Nikola Trajković

Personal information
- Date of birth: 5 January 1981 (age 45)
- Place of birth: Belgrade, SR Serbia, SFR Yugoslavia
- Height: 1.75 m (5 ft 9 in)
- Position: Midfielder

Youth career
- Čukarički

Senior career*
- Years: Team / Apps / (Gls)
- 2000–2001: Kolubara
- 2001–2004: Vojvodina / 60 / (5)
- 2004–2005: Zeta / 29 / (12)
- 2005–2009: Red Star Belgrade / 40 / (2)
- 2009: → Thrasyvoulos (loan) / 8 / (1)
- 2010: Čukarički / 13 / (4)
- 2010–2015: Győr / 98 / (22)
- Total:  / 248 / (46)

International career
- 2005: Serbia and Montenegro / 2 / (0)

Managerial career
- 2017–2021: Fløy
- 2021–2022: Radnički Niš (assistant)
- 2022–2023: Malmö FF (assistant)
- 2023: Radnički Niš
- 2024: Radnički Niš
- 2024: Novi Pazar
- 2024–2025: Mladost Lučani
- 2026: Dubočica

= Nikola Trajković =

Serbian football manager and player

Nikola Trajković (Никола Трајковић; born 5 January 1981) is a Serbian football manager and former player.

==Club career==
After a breakthrough season with Zeta, Trajković was transferred to Red Star Belgrade in July 2005, alongside Milanko Rašković, penning a four-year contract.
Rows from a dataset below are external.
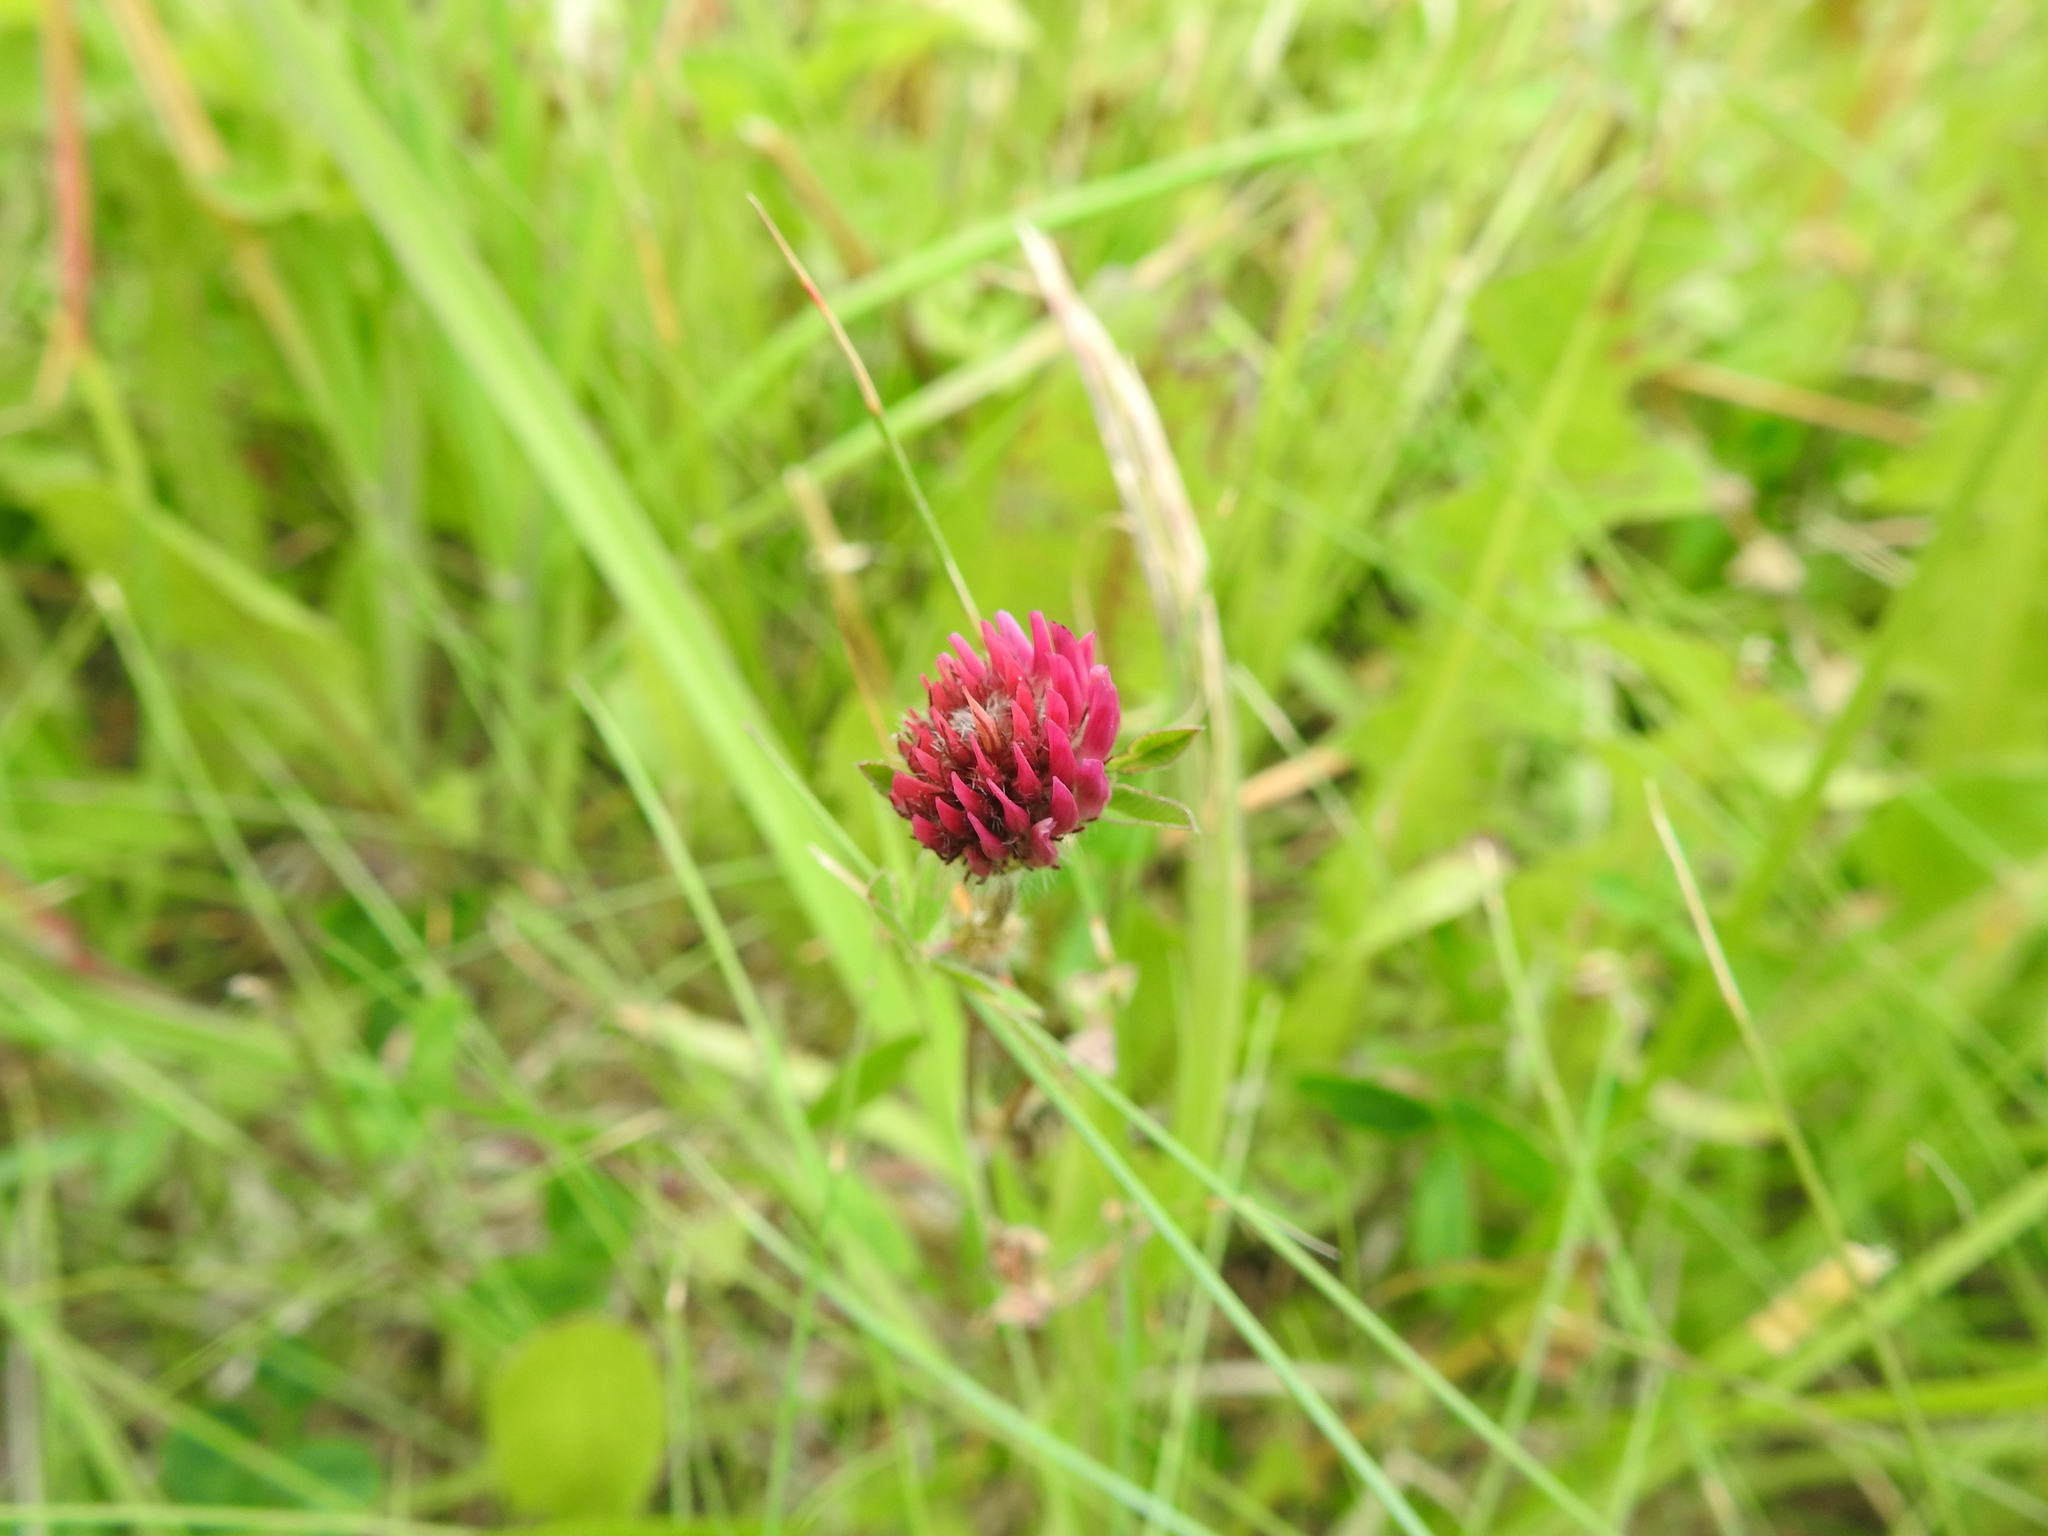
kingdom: Plantae
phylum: Tracheophyta
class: Magnoliopsida
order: Fabales
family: Fabaceae
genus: Trifolium
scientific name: Trifolium pratense
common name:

He helped the club win back-to-back championship titles in 2006 and 2007, as well as two national cups.

==International career==
In 2005, Trajković was capped twice for Serbia and Montenegro.

==Managerial statistics==
As of 13 February 2025

Managerial record by team and tenure
| Team | From | To | Record |  |  |  |  |  |  |  |
| G | W | D | L | Win % |
| Fløy | 16 June 2018 | 16 Jule 2021 | 122 | 62 | 27 | 33 | 050.82 |
| Radnički Niš | 12 June 2023 | 14 November 2023 | 15 | 4 | 4 | 7 | 026.67 |
| Radnički Niš | 5 January 2024 | 9 March 2024 | 5 | 2 | 0 | 3 | 040.00 |
| Novi Pazar | 1 June 2024 | 26 August 2024 | 5 | 1 | 1 | 3 | 020.00 |
| Mladost Lučani | 18 October 2024 | 2025 | 13 | 4 | 5 | 4 | 030.77 |
| Career total |  |  | 161 | 73 | 37 | 51 | 045.34 |

==Honours==
Red Star Belgrade
- Serbian SuperLiga: 2005–06, 2006–07
- Serbian Cup: 2005–06, 2006–07
Győr
- Nemzeti Bajnokság I: 2012–13
- Szuperkupa: 2013

==Personal life==
He is in a relationship Norwegian handball Olympic, World and European Champion Katrine Lunde.